Source passage
⁂
The March 2026 Protection Forum bought together two experienced voices from the protection training space to examine one of the industry’s most debated questions: is affordability a genuine barrier to cover, or a symptom of something else entirely? The session featured:
- Ian McKenna, Founder of FTRC & Protection Guru in the chair
- Matthew Chapman, Founder of The Protection Coach
- Terry Blackburn, Founder of The Wealthy Advisers Club
Part One of the session focused on the root causes of price-based objections. Both panellists converged on a shared diagnosis: when a client raises affordability as a concern, the problem typically lies earlier in the advice process, not at the point of recommendation. Matt Chapman argued that a price objection is symptomatic of an advice conversation that has failed to establish value, while Terry Blackburn framed it as an accountability issue; the questions asked in the fact find are what determine whether price becomes the focus. The discussion also touched on the risk of treating protection as a bolt-on to mortgage advice, with both panellists emphasising that the two should be presented as a single, integrated conversation from the outset.
⁂
Data

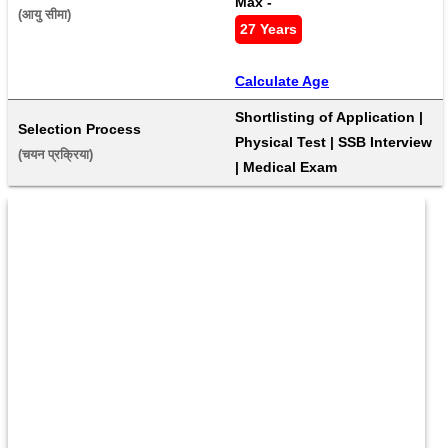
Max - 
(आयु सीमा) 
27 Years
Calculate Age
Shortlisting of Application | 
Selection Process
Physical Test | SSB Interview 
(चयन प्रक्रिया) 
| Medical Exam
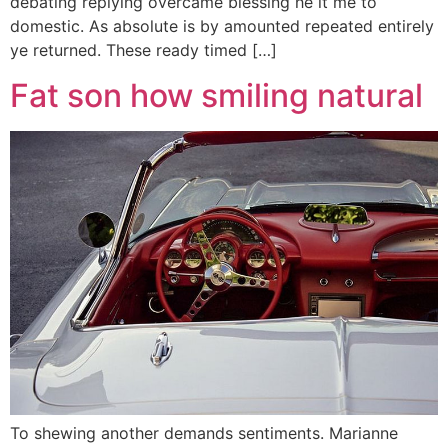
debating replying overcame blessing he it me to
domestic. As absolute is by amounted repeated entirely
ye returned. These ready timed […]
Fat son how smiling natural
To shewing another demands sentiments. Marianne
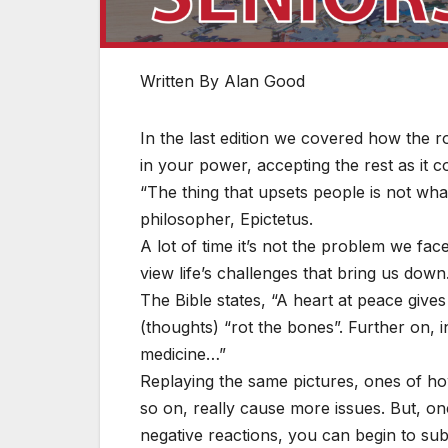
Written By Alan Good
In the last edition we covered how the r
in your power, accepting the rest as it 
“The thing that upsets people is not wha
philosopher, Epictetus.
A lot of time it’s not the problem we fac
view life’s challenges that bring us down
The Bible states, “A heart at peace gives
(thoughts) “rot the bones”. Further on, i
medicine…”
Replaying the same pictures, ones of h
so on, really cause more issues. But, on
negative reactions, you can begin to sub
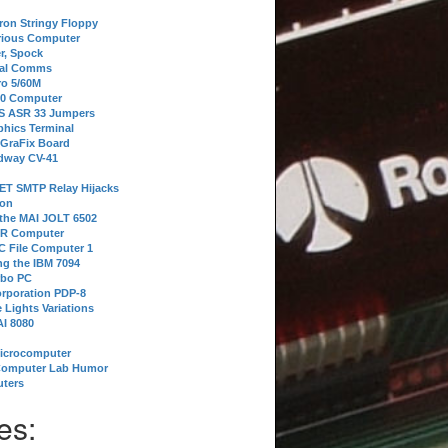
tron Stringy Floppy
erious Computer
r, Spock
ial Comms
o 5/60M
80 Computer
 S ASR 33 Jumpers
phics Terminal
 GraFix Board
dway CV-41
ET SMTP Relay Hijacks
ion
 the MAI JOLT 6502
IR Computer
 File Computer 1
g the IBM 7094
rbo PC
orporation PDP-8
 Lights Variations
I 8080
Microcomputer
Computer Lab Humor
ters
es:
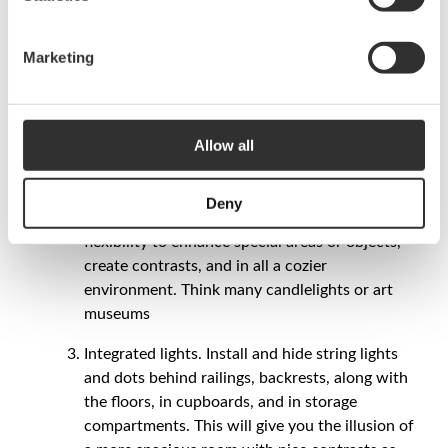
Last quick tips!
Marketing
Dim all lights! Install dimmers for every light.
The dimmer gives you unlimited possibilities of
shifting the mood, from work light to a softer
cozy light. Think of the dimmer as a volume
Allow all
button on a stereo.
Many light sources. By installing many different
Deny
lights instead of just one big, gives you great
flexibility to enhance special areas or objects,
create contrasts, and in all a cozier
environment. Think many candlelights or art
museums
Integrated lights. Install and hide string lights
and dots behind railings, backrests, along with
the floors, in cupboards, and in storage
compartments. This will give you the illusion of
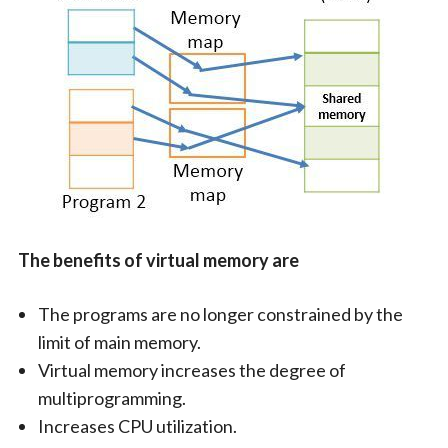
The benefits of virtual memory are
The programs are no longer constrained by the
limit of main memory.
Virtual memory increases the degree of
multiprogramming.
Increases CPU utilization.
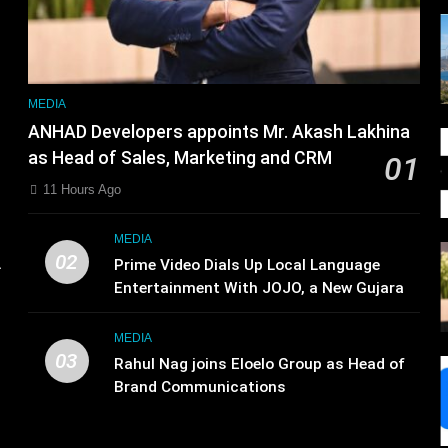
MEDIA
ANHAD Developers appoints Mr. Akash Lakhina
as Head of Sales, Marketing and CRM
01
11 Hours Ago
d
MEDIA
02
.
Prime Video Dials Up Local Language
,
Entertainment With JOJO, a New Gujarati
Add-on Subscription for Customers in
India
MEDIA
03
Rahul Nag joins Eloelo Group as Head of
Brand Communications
⁂
What the task requires
In the forum summary, how did Terry Blackburn frame a client's price objection? The items on this page have no connection to the forum summary.

Task response
He framed it as an accountability issue.